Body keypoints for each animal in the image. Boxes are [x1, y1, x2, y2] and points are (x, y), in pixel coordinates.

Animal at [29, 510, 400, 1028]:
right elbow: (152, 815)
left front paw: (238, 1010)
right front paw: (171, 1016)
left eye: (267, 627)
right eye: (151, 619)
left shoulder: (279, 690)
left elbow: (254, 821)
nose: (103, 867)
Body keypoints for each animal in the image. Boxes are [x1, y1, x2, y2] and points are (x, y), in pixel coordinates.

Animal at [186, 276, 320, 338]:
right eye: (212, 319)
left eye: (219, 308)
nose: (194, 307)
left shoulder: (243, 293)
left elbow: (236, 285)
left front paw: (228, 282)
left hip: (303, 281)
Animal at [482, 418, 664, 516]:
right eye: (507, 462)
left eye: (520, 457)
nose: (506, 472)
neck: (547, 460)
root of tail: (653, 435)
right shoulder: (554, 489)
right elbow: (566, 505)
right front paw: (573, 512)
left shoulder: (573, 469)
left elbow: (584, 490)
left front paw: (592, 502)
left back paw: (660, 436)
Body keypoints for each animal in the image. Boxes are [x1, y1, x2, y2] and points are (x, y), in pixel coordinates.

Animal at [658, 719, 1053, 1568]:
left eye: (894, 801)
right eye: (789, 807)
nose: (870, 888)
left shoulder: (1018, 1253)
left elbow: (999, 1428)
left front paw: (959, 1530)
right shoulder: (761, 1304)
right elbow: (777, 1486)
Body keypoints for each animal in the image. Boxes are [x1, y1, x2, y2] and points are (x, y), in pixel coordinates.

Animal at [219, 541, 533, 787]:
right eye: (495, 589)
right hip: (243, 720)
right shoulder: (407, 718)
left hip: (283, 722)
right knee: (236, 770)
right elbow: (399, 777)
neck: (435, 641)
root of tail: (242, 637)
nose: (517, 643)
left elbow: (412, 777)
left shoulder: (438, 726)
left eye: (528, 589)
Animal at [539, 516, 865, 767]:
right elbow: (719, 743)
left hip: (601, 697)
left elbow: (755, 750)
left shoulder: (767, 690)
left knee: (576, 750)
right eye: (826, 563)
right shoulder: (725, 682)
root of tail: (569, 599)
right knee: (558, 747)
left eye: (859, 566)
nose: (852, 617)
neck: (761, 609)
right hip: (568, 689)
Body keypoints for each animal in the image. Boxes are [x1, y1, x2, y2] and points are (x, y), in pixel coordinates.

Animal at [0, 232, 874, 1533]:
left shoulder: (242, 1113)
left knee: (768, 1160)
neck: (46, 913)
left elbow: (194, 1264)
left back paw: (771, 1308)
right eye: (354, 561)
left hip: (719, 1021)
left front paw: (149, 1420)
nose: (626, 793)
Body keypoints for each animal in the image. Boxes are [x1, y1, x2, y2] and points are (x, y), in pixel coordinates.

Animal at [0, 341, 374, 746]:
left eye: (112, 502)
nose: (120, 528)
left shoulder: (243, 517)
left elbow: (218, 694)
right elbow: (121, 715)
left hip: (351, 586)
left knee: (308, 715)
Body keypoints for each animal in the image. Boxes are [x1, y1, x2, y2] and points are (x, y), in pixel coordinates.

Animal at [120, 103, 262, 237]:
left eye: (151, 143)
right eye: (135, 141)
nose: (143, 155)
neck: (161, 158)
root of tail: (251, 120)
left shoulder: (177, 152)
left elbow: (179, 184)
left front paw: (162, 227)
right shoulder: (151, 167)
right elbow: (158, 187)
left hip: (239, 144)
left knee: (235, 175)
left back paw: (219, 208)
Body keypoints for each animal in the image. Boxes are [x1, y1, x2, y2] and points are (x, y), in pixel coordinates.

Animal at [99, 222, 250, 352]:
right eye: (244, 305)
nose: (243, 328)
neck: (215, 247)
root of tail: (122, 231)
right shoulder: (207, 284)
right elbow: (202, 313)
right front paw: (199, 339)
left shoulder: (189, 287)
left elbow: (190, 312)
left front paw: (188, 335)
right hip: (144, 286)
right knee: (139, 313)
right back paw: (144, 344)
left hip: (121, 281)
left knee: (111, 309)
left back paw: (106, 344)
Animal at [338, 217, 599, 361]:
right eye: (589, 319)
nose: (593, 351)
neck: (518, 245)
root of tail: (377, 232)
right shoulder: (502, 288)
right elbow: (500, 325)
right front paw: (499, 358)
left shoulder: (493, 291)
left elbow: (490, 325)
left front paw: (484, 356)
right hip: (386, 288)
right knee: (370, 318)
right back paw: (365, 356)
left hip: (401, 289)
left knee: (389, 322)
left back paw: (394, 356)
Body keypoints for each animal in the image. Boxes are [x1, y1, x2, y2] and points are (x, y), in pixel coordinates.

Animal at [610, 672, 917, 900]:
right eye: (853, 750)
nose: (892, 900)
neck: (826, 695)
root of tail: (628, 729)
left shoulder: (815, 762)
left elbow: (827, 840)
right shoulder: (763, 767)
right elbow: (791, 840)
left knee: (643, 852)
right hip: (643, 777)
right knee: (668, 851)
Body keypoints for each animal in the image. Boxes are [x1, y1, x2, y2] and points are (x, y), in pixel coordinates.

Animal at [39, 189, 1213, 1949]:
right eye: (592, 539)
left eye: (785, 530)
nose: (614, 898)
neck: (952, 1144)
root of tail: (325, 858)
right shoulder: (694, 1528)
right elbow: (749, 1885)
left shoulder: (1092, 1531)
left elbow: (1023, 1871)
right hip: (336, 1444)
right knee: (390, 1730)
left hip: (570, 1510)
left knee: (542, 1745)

________________________________________

#### Description of the task
Output the listing above in its entirety, exactly as given.

#### Expected answer
Body keypoints for each animal in the image. Boxes are [x1, y1, x2, y2] and points are (x, y), in pixel coordinates.

Animal at [29, 510, 400, 1028]:
right elbow: (152, 815)
left front paw: (238, 1010)
right front paw: (171, 1016)
left eye: (267, 627)
right eye: (151, 619)
left shoulder: (279, 690)
left elbow: (254, 821)
nose: (103, 867)
Body keypoints for each animal in the image. Boxes are [x1, y1, x2, y2] and points are (x, y), in pixel coordinates.

Animal at [186, 276, 320, 338]:
right eye: (212, 319)
left eye: (219, 308)
nose: (194, 307)
left shoulder: (243, 293)
left elbow: (236, 285)
left front paw: (228, 282)
left hip: (303, 281)
Animal at [482, 418, 664, 516]:
right eye: (507, 462)
left eye: (520, 457)
nose: (506, 472)
neck: (547, 460)
root of tail: (653, 435)
right shoulder: (554, 489)
right elbow: (566, 505)
right front paw: (573, 512)
left shoulder: (573, 469)
left elbow: (584, 490)
left front paw: (592, 502)
left back paw: (660, 436)
Body keypoints for each animal in the image. Boxes are [x1, y1, x2, y2] and points are (x, y), in pixel coordinates.

Animal at [658, 719, 1053, 1568]:
left eye: (894, 801)
right eye: (789, 807)
nose: (870, 888)
left shoulder: (1018, 1253)
left elbow: (999, 1428)
left front paw: (959, 1530)
right shoulder: (761, 1304)
right elbow: (777, 1486)
Body keypoints for each animal in the image. Boxes are [x1, y1, x2, y2] and points are (x, y), in pixel coordinates.

Animal at [219, 541, 533, 787]:
right eye: (495, 589)
right hip: (243, 720)
right shoulder: (407, 718)
left hip: (283, 722)
right knee: (236, 770)
right elbow: (399, 777)
neck: (435, 641)
root of tail: (242, 637)
nose: (517, 643)
left elbow: (412, 777)
left shoulder: (438, 726)
left eye: (528, 589)
Animal at [539, 516, 865, 767]:
right elbow: (719, 743)
left hip: (601, 697)
left elbow: (755, 750)
left shoulder: (767, 690)
left knee: (576, 750)
right eye: (826, 563)
right shoulder: (725, 682)
root of tail: (569, 599)
right knee: (558, 747)
left eye: (859, 566)
nose: (852, 617)
neck: (761, 609)
right hip: (568, 689)
Body keypoints for each animal in the image. Boxes are [x1, y1, x2, y2] and points are (x, y), in pixel coordinates.

Animal at [0, 232, 874, 1533]:
left shoulder: (242, 1113)
left knee: (768, 1160)
neck: (46, 913)
left elbow: (194, 1264)
left back paw: (771, 1308)
right eye: (354, 561)
left hip: (719, 1021)
left front paw: (149, 1420)
nose: (626, 793)
Body keypoints for each animal in the image. Boxes are [x1, y1, x2, y2] and points are (x, y), in pixel coordinates.

Animal at [0, 341, 374, 746]:
left eye: (112, 502)
nose: (120, 528)
left shoulder: (243, 517)
left elbow: (218, 694)
right elbow: (121, 715)
left hip: (351, 586)
left knee: (308, 715)
Body keypoints for each animal in the image. Boxes are [x1, y1, x2, y2] and points are (x, y), in pixel coordinates.

Animal at [120, 103, 262, 237]:
left eye: (151, 143)
right eye: (135, 141)
nose: (143, 155)
neck: (161, 158)
root of tail: (251, 120)
left shoulder: (177, 152)
left elbow: (179, 184)
left front paw: (162, 227)
right shoulder: (151, 167)
right elbow: (158, 187)
left hip: (239, 144)
left knee: (235, 175)
left back paw: (219, 208)
Body keypoints for each animal in the image. Boxes are [x1, y1, x2, y2] and points are (x, y), in pixel coordinates.

Animal at [99, 222, 250, 352]:
right eye: (244, 305)
nose: (243, 328)
neck: (215, 247)
root of tail: (122, 231)
right shoulder: (207, 284)
right elbow: (202, 313)
right front paw: (199, 339)
left shoulder: (189, 287)
left elbow: (190, 312)
left front paw: (188, 335)
right hip: (144, 286)
right knee: (139, 313)
right back paw: (144, 344)
left hip: (121, 281)
left knee: (111, 309)
left back paw: (106, 344)
Animal at [338, 217, 599, 361]:
right eye: (589, 319)
nose: (593, 351)
neck: (518, 245)
root of tail: (377, 232)
right shoulder: (502, 288)
right elbow: (500, 325)
right front paw: (499, 358)
left shoulder: (493, 291)
left elbow: (490, 325)
left front paw: (484, 356)
right hip: (386, 288)
right knee: (370, 318)
right back paw: (365, 356)
left hip: (401, 289)
left knee: (389, 322)
left back paw: (394, 356)
Body keypoints for each animal in the image. Boxes are [x1, y1, x2, y2] and points are (x, y), in pixel coordinates.

Animal at [610, 672, 917, 900]:
right eye: (853, 750)
nose: (892, 900)
neck: (826, 695)
root of tail: (628, 729)
left shoulder: (815, 762)
left elbow: (827, 840)
right shoulder: (763, 767)
right elbow: (791, 840)
left knee: (643, 852)
right hip: (643, 777)
right knee: (668, 851)
Body keypoints for each animal in the image. Boxes are [x1, y1, x2, y2] and points are (x, y), in pixel coordinates.

Animal at [39, 189, 1213, 1949]:
right eye: (592, 539)
left eye: (785, 530)
nose: (614, 898)
neck: (952, 1144)
root of tail: (325, 858)
right shoulder: (694, 1528)
right elbow: (749, 1885)
left shoulder: (1092, 1531)
left elbow: (1023, 1871)
right hip: (336, 1444)
right knee: (390, 1730)
left hip: (570, 1510)
left knee: (542, 1745)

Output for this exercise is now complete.